The older brother of Lesley Visser, a sportscaster for CBS and the only woman to be recognized by the Pro Football Hall of Fame, he flew out unannounced to CSM almost a week after last year’s Super Bowl for a site survey of College Heights Stadium, located one exit away on Highway 92 from Serra High, the old stomping grounds of NFL stars Tom Brady and Lynn Swann.
“I stopped immediately,” said Visser, a sports producer who will be working his 30th Super Bowl next month. “This is it. We have never had a more spectacular and fitting venue for one of our games ever. This is an incredibly inspiring game and this is an incredibly inspiring venue. On top of free autograph and photo opportunities, raffles will include 49ers, Raiders and NFL autographed jerseys, helmets and footballs.
Plans were also in the works for pregame workouts between local high school players alongside the wounded warriors and NFL alumni.

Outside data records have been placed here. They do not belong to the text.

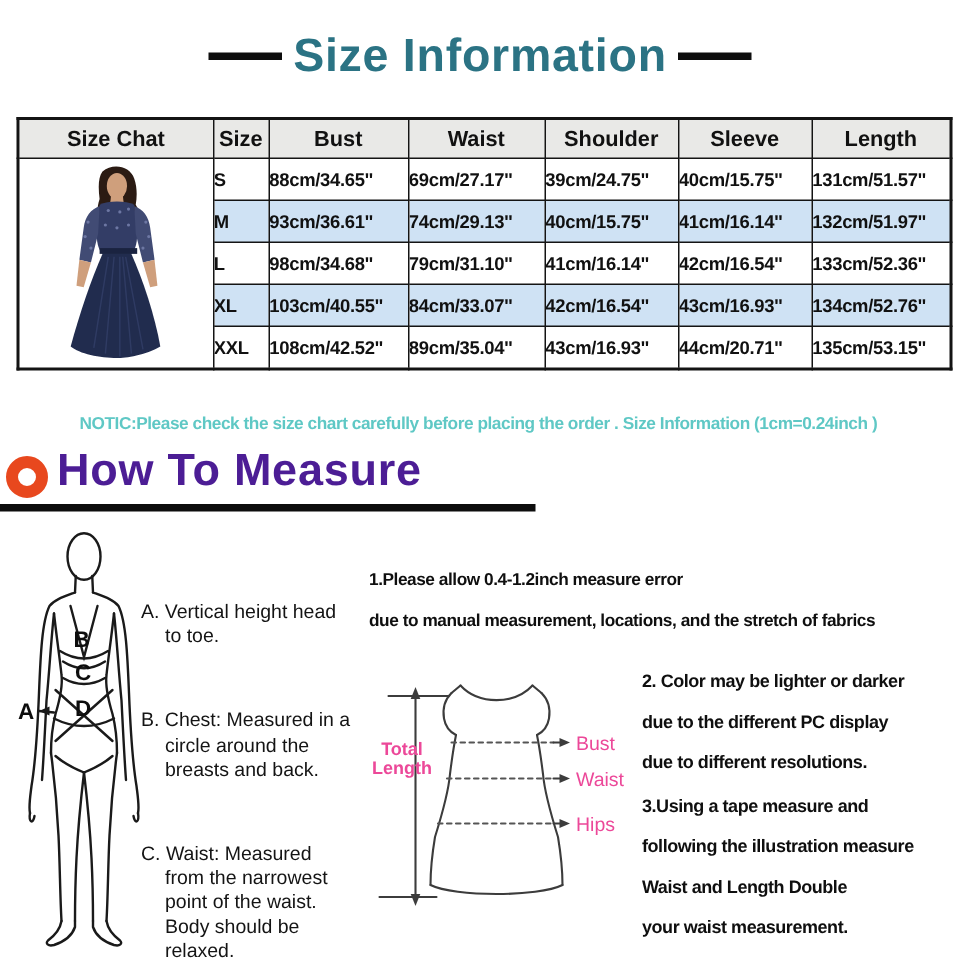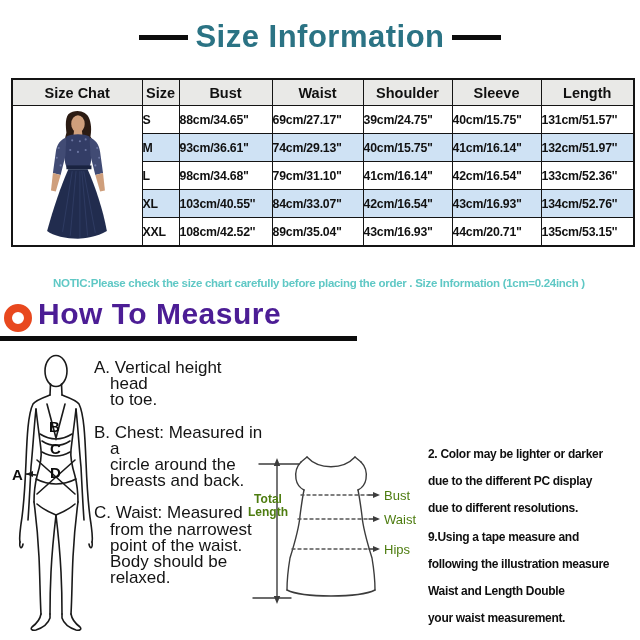--- a/index.html
+++ b/index.html
@@ -219,6 +219,8 @@
 relaxed.</div>
   </div>
 
+  <div class="note" id="note1">1.Please allow 0.4-1.2inch measure error
+due to manual measurement, locations, and the stretch of fabrics</div>
   <div class="note" id="note2">2. Color may be lighter or darker
 due to the different PC display
 due to different resolutions.</div>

“We will have a walk through that morning,” Visser said. “But that’s really our practice, much to the dismay of Kenny Mayne and Snoop Dogg and a couple of the guys on the team, who would like us to practice for the whole week.”
The halftime show will include a performance by Marlisa, winner of X Factor Australia’s sixth season in 2014. The 16 year old will sing the hit song “Titanium” and has a video tribute for the WWAFT available on YouTube, which is produced with her title winning song “Stand by You.”
“The beauty of this thing, as you can kind of gather from what Chris is saying, is at the Super Bowl we all become kind of passive participants,” CSM athletic director Andreas Wolf said. “This is interactive. This is bringing people onto this campus and engaging with our veterans, with NFL alumni and kind of getting some sweat and shaking hands and being able to run on the field with them.”